Libreville : le front de mer, symbole d’un Gabon en pleine transformation
Libreville : le front de mer, nouveau visage d’un Gabon résilient et moderne
S’étirant sur 1,4 kilomètre, entre la pointe du Lycée national Léon-Mba et la sortie du canal de Gué-Gué, le front de mer de Libreville connaît une métamorphose sans précédent. Ce projet d’envergure, bien plus qu’un simple embellissement urbain, incarne une vision ambitieuse portée par les plus hautes autorités du pays.
Une réponse aux défis climatiques et urbains
Les berges, autrefois fragilisées par l’érosion côtière, se transforment aujourd’hui en une barrière solide grâce à un remblaiement en granit et à des espaces repensés. Ce chantier, suivi de près par le président Brice Clotaire Oligui Nguema, allie protection des côtes et création d’un espace de vie pour les Librevillois. L’objectif est double : sécuriser le littoral face aux assauts de l’océan, tout en offrant à la capitale un poumon vert bien nécessaire.
« Ce projet ne se limite pas à une opération d’urbanisme, c’est une véritable refonte de notre rapport à la mer et à notre environnement », explique un responsable du chantier. Avec des mots simples, il résume l’ambition : redonner à l’océan sa place dans le quotidien des Gabonais, tout en préparant la ville aux défis futurs.
L’expertise gabonaise au cœur du projet
Confier ce chantier à une entreprise 100% gabonaise n’est pas un hasard. C’est une volonté politique claire : faire des entrepreneurs locaux les acteurs centraux du développement national. Sur le terrain, cette ambition se matérialise par l’emploi de centaines de jeunes Gabonais, formés et intégrés à des postes clés du BTP.
Des parcours inspirants
Paterne Maganga, conducteur de compacteur, incarne cette dynamique. Avec seulement un an d’expérience, il représente la nouvelle génération de travailleurs du BTP. « Après mes études, j’ai suivi deux formations en conduite d’engins, dont une au génie militaire. Aujourd’hui, je participe à la construction du Gabon de demain. C’est un honneur », confie-t-il avec fierté.
Pendy Mouelet, diplômée en génie civil et superviseur des travaux, partage cette fierté. Après dix ans d’expérience, elle souligne les défis humains de son métier : « Gérer une équipe demande un caractère trempé, mais tout se passe bien. Nous sommes en train d’écrire une nouvelle page du BTP gabonais. »
Un espace de vie repensé pour les habitants
Au-delà de la protection du littoral, ce projet vise à créer un lieu de vie pour les Librevillois. Entre espaces verts, aires de jeux pour enfants, bancs publics et une piste cyclable en béton de 3 mètres de large, le front de mer s’apprête à devenir le cœur battant de la capitale.
Ulrich Ibouana, ingénieur génie civil et chef de projet, détaille cette vision : « Nous concevons un espace multifonctionnel qui allie loisirs, tourisme, activités économiques et valorisation du patrimoine naturel. Et nous formons sur le tas des jeunes sans expérience, leur offrant une chance de s’intégrer au marché du travail. »

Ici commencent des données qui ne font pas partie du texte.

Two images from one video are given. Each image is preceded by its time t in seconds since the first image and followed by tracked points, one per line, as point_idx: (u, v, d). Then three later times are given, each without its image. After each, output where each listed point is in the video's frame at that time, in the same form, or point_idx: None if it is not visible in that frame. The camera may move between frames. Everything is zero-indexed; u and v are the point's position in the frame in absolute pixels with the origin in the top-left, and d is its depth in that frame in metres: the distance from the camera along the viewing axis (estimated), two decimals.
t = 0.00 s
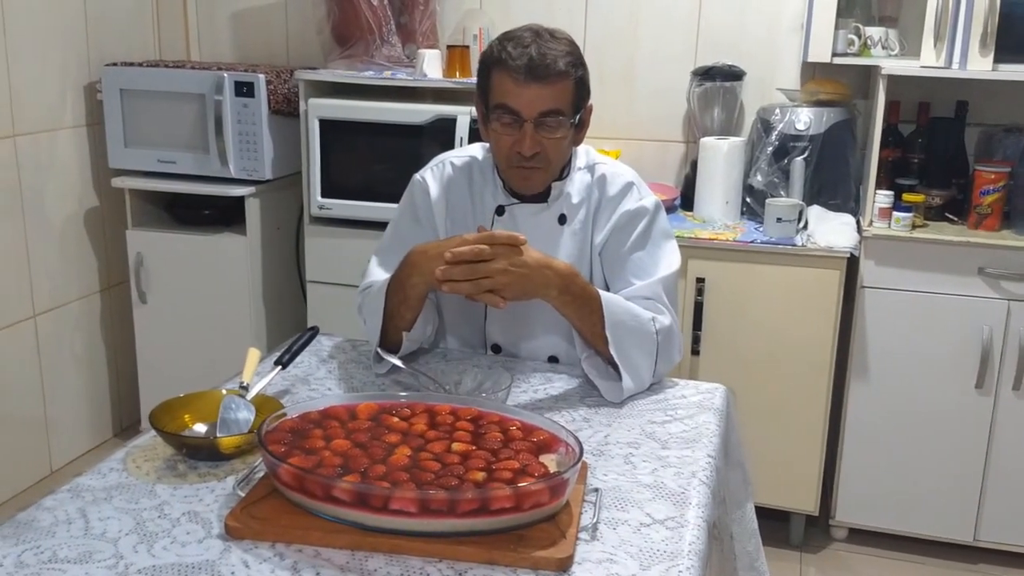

Un chantier à la dimension symbolique
Avec un calendrier serré et une première phase prévue pour mi-août, ce projet s’inscrit dans un timing politique fort : celui de la fête de l’indépendance, célébrée le 17 août. Une occasion de montrer que le Gabon avance, se reconstruit sur ses forces, et mise sur ses talents locaux.
Alain-Claude Kouakoua, dirigeant de Mika Service, résume cette ambition : « Ce chantier illustre parfaitement la volonté du chef de l’État de faire confiance aux entreprises gabonaises et de les positionner comme les piliers du développement national. »
Le front de mer de Libreville renaît. Avec lui, c’est une capitale plus résiliente, plus accueillante, et résolument tournée vers l’avenir qui émerge.